# Contact info please



## Phil Edwards (Jan 22, 2004)

Hey folks,

I'm helping to compile a list of aquatic plant and freshwater aquarium clubs and am in need of a point of contact for NEAPS. If someone would please send me a PM with the info I would greatly appreciate it.

Thanks,
Phil


----------



## vancat (Nov 5, 2004)

Hey Phil, we are defunct!
It was Bailin, Dennis Deitz and I (Penny)....but no club for a few years now.


----------



## Jane of Upton (Jul 28, 2005)

Yeah, sadly no longer active. Members were spread across an area from CT to NH, so it was tough to get consistent turnout at meetings.

Someone tried to resurrect a New England area club, and I think they had a few meetings, but I'm not sure what became of that.
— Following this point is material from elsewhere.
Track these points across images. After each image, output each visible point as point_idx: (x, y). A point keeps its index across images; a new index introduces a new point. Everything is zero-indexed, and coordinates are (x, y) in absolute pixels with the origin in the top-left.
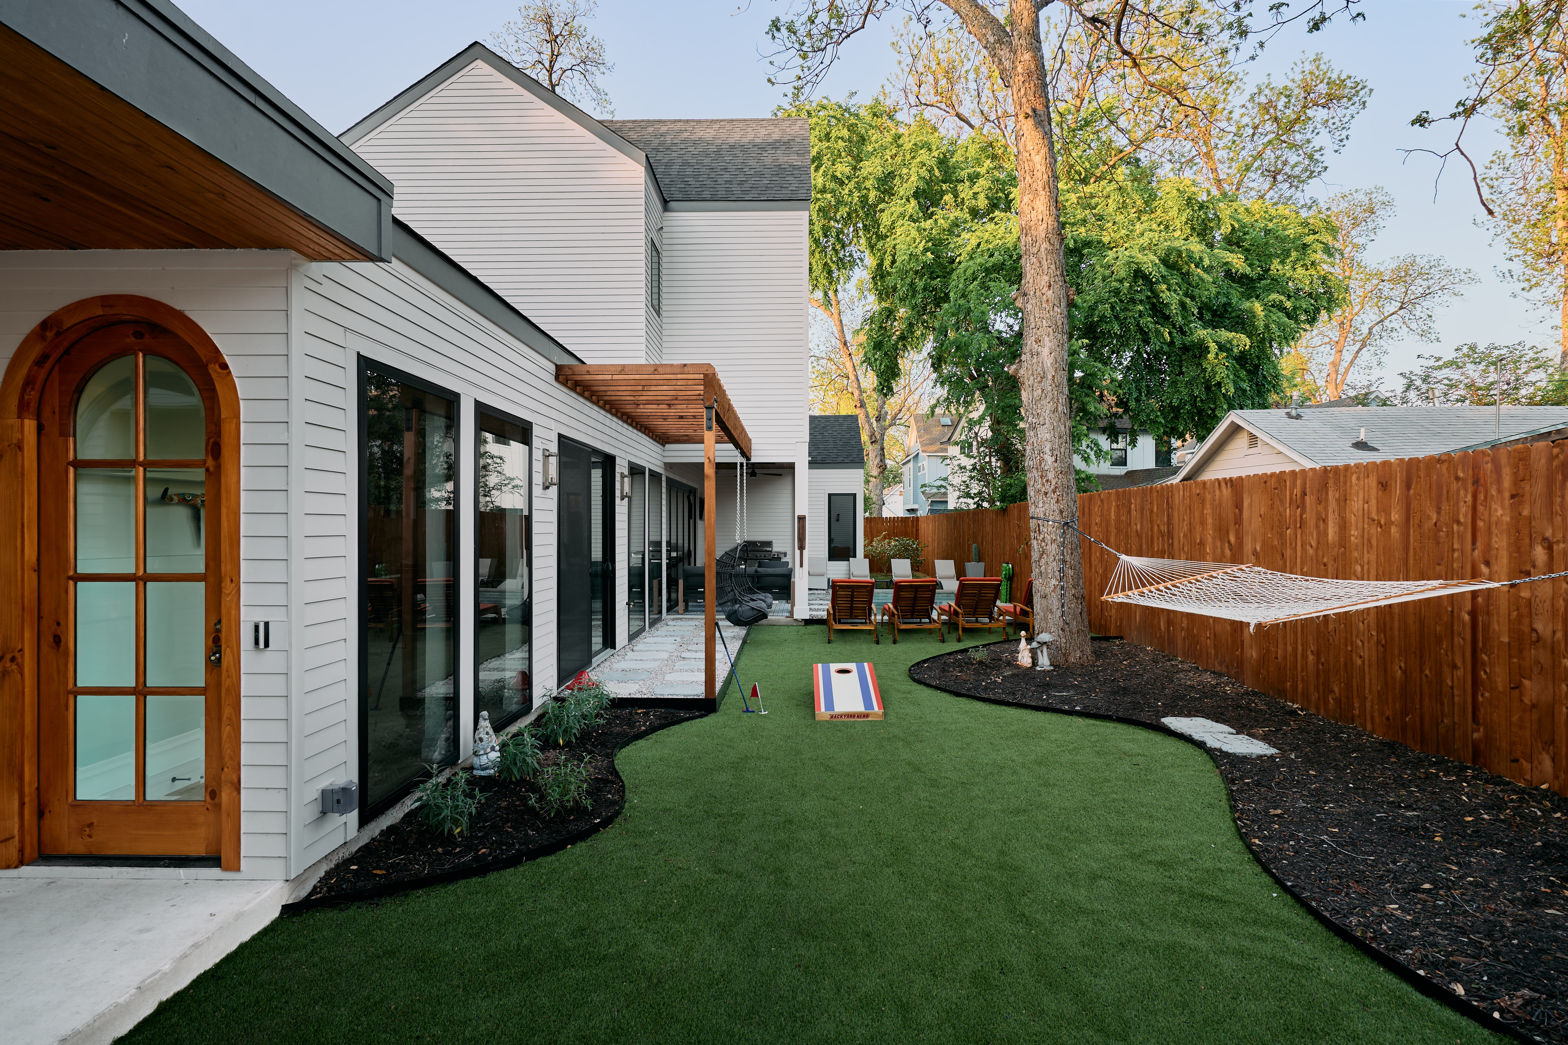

Phil, if you're gathering info, I wonder if we could have a regional round-table kind of thing? Or maybe something with 3 or 4 meetings a year, so its a larger gathering.

Just some thoughts.
-Jane


----------



## vancat (Nov 5, 2004)

Hey Jane, are you a member of the AGA?


----------



## Jane in Upton (Aug 10, 2005)

Hi,

Yes Penny, I'm a member now.


Sorry, used "old" log on brought over from the Wet Thumb days for that previous post. 

Will you be going to NEC? I'd think probably. Have a GREAT time!

-Jane


----------